On the night of December 30, 1816, Keats sat beside the fire on a cold British winter’s night with friend and fellow poet, Leigh Hunt.  They heard the chirping of a cricket that must have sounded similar to a grasshopper in summer.  They agreed to a contest: each would write a sonnet that night on the theme of “The Grasshopper and the Cricket” and compare results.

Keats’s result is below. Several things enchant me about this story.  Keats was 21 at the time, the rough age of our students at Sage. He lived in a world in which the options for friendly evening entertainment were more limited than in ours.  He and Leigh Hunt could not listen to music at home unless they played the instruments themselves.  There were no movies, television, social media, or video games.  They could read or play cards—or, in this case, write a sonnet.

The contrast is a reminder of how much our pace of interaction and our sensory stimuli have changed in two centuries.  Today’s students are bombarded by commercial entities competing for “mindshare.”  We take multi-tasking for granted, even though we know it reduces our efficiency and clarity of thought. I would not characterize Keats’s era as superior to ours; that would be simplistic and nostalgic.  But moments that make us reflect on aspects of our current existence that we take for granted are valuable keys to understanding the present.

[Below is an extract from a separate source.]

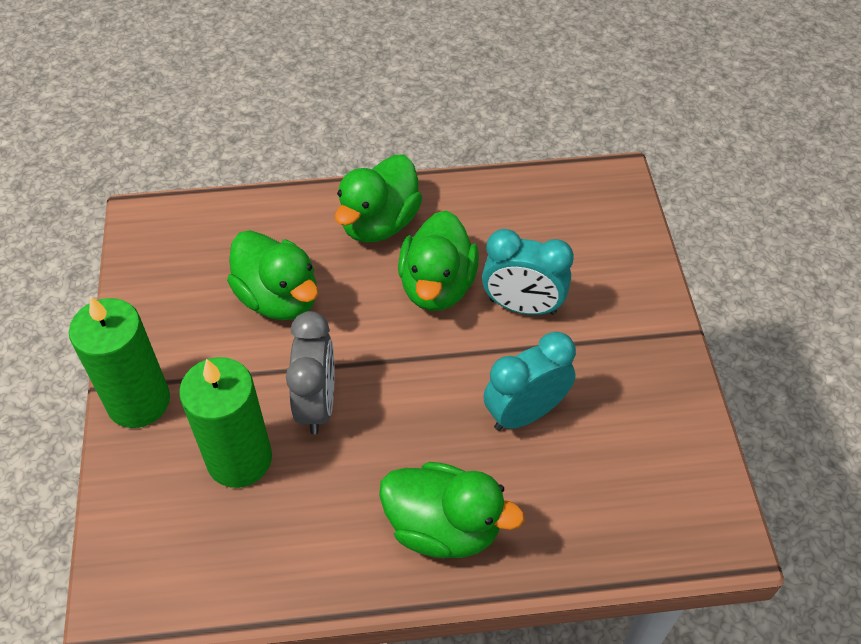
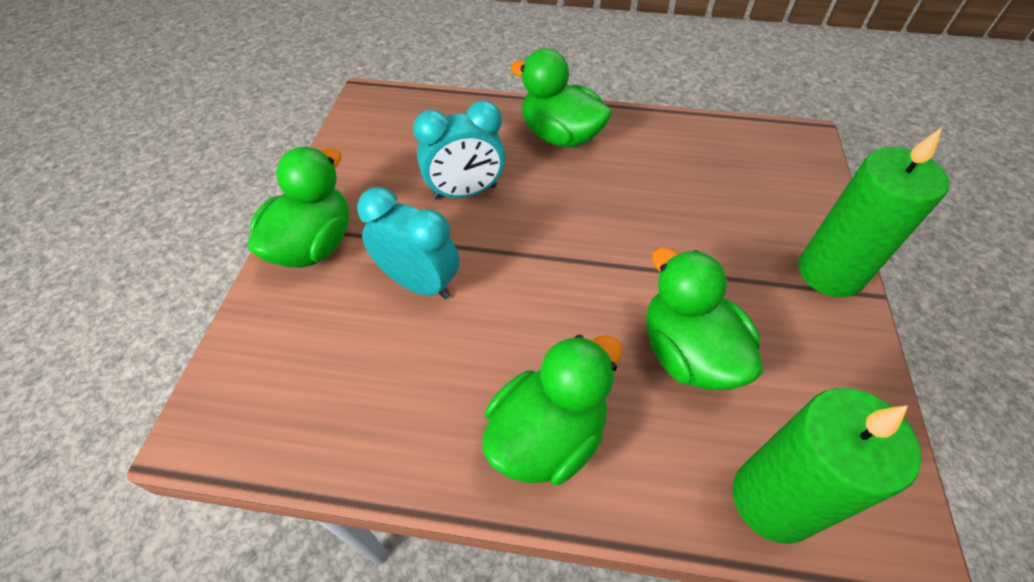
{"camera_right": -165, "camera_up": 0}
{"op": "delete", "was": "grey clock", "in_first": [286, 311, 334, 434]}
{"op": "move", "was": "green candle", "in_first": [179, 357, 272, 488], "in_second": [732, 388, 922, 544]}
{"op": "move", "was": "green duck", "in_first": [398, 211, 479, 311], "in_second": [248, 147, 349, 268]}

Still, in many ways, the sentiment of Keats’s poem speaks to us.  Our commercial, technological and information overloaded world has not freed us from the seasons or the weather and their effect on us. The winter still reminds us of the power of nature and the enduring cycling of the seasons, and the coming of the New Year still encourages us to reflect on past and future.

Here’s what Keats came up with on that cold night by the fire:

On the Grasshopper and the Cricket

The Poetry of earth is never dead:

When all the birds are faint with the hot sun,

And hide in cooling trees, a voice will run

From hedge to hedge about the new-mown mead;

That is the Grasshopper’s—he takes the lead

In summer luxury,—he has never done

With his delights; for when tired out with fun

He rests at ease beneath some pleasant weed.

The poetry of earth is ceasing never:

On a lone winter evening, when the frost

Has wrought a silence, from the stove there shrills

The Cricket’s song, in warmth increasing ever,

And seems to one in drowsiness half lost,

The Grasshopper’s among some grassy hills.

Keats uses the Italian (or Petrarchan) sonnet form, dividing the fourteen lines into an octave and a sestet (an eight-line and a six-line section).  Here the eight-line piece imagines the grasshopper in summer; the six-line conclusion invokes the winter cricket.  The conceit is that, to a drowsy listener by the fire, the sound of the winter cricket reminds the listener of the summer grasshopper and he briefly believes he is back in the lazy summer of long days.

A simple enough idea.  What connects the two sections is a line repeated with slight variation. It is one of those one-in-ten-thousand poetic lines: “The Poetry of earth is never dead,” echoed later as “The Poetry of Earth is ceasing never.”

Like many great moments in poems it presents an idea that is not original but very familiar. Who has not noticed the beauty of nature enduring through seasonal changes?  The tree in your yard that is covered with flowers in the spring, lush with green in summer, brilliantly colored in autumn, and a jagged black silhouette in winter.

I appreciate the sentiment this time of year in the lovely little urban gardens at Sage, designed to provide different kinds of seasonal beauty.  Stunning in fall, elegant in winter. See the pictures of two of the gardens Virginia Stowe (RSC ‘65) gave in honor of her grandchildren.

But Keats does not write “the beauty of nature is always with us.”  Instead, he uses a metaphor and speaks of “the poetry of earth,” which ties the beauty of nature to the composition of his own poem.  Indeed, Keats is decidedly not a nature poet; he is more interested in the imagination.  Even his famous nightingale is a means to escape the world that surrounds him into one he imagines.  And, in this simpler poem, the poem and the poet’s imagination are powerful enough to briefly transform winter into summer.

A true Romantic poet, Keats echoes Wordsworth who described the sensations of eye and ear in terms of what they “half create , and what perceive.” His poem creates a spark that crosses the century from his brief life to ours. In between his very different era and our own, the seasons have turned two hundred and two times, and generations have shuddered against the cold in England and in New York. And through it all, poetry and imagination have offered comfort when the frost has wrought a silence.

As 2018 comes to an end, may the richness of nature, poetry and your imagination keep you warm through the winter nights.  Happy Holidays and Best Wishes for the New Year!